> _TASK STATEMENT_
Word for word, restate the lines from the top of the records below through the line with "left knee: (616, 352)", both included, with no pictures in the result.
§ §
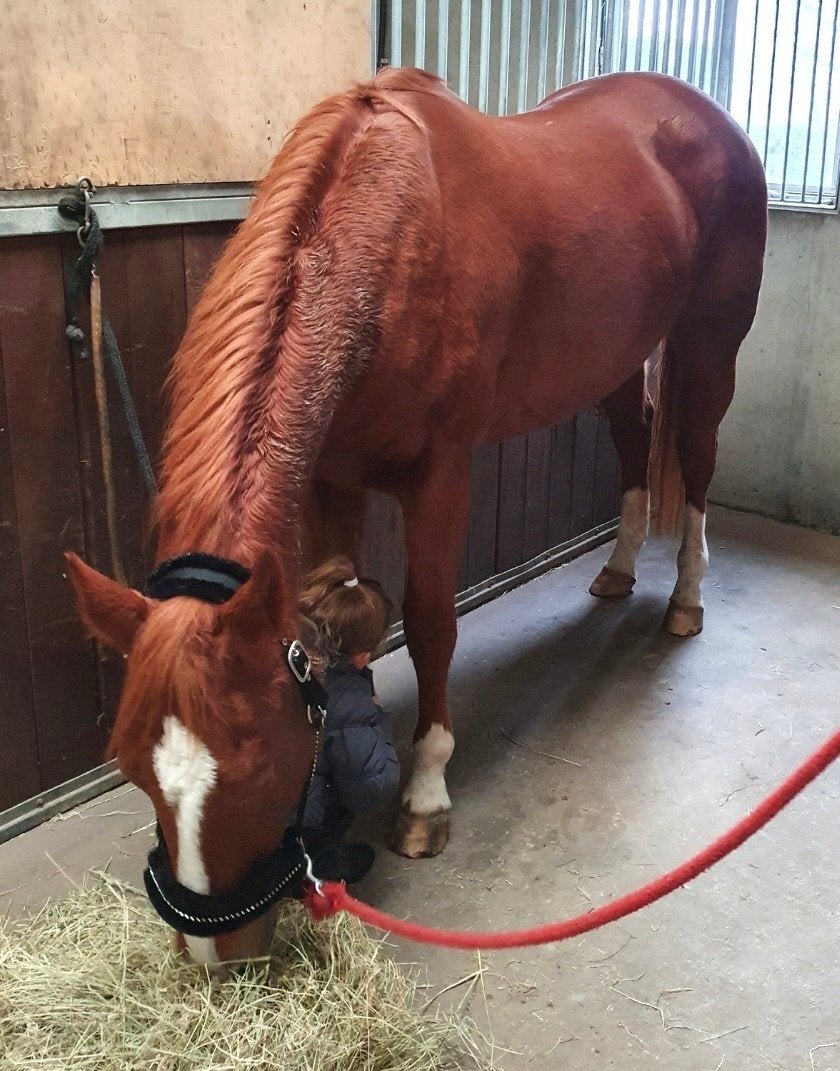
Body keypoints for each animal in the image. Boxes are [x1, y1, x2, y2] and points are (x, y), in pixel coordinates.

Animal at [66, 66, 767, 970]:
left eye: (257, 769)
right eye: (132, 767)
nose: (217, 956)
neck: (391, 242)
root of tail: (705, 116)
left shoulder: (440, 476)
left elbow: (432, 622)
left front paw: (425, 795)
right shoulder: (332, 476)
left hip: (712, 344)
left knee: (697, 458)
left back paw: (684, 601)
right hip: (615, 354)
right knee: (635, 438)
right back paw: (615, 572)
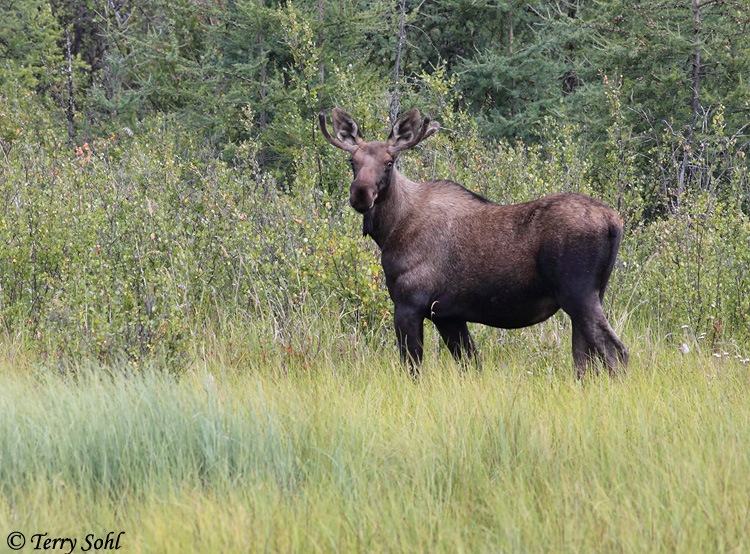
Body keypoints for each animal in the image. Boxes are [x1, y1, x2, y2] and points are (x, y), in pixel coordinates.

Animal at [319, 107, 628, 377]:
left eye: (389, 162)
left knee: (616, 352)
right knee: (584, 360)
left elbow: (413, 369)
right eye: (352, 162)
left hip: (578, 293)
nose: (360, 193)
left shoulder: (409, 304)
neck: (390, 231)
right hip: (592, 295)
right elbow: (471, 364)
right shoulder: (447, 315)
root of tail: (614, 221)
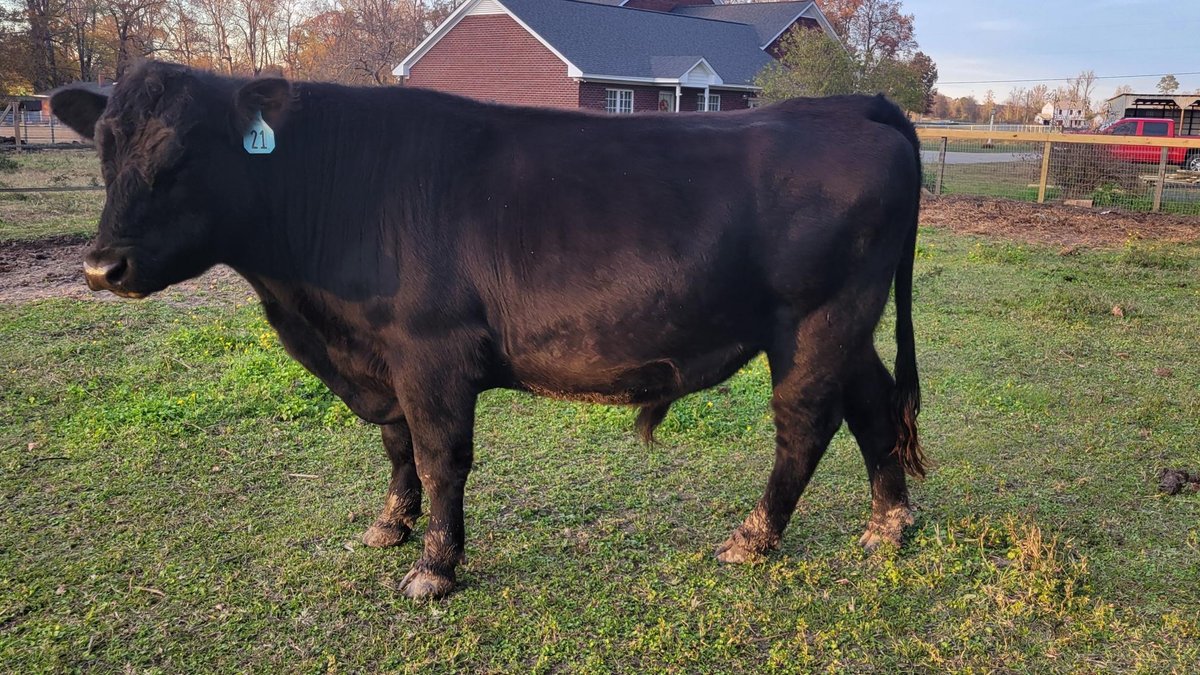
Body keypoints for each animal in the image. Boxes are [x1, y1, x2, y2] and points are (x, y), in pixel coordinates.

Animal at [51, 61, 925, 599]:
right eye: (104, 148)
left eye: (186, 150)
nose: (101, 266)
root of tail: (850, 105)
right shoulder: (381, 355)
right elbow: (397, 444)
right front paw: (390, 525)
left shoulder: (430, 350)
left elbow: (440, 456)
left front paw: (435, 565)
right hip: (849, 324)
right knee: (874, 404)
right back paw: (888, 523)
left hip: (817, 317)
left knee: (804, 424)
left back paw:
§ §
> _TASK ANSWER_
Body keypoints for each animal in the image. Boxes are [x1, y1, x2, y2] and points are (x, y), in pixel coordinates.

Animal at [66, 66, 767, 970]:
left eye: (257, 769)
right eye: (132, 767)
nose: (217, 956)
neck: (391, 242)
root of tail: (705, 116)
left shoulder: (440, 476)
left elbow: (432, 622)
left front paw: (425, 795)
right shoulder: (332, 476)
left hip: (712, 344)
left knee: (697, 458)
left back paw: (684, 601)
right hip: (615, 354)
right knee: (635, 438)
right back paw: (615, 572)
Body keypoints for each animal in the image. Boxes are [x1, y1, x2, y2] and points are (x, y), in pixel coordinates.

Animal at [319, 107, 628, 377]:
left eye: (389, 162)
left knee: (616, 352)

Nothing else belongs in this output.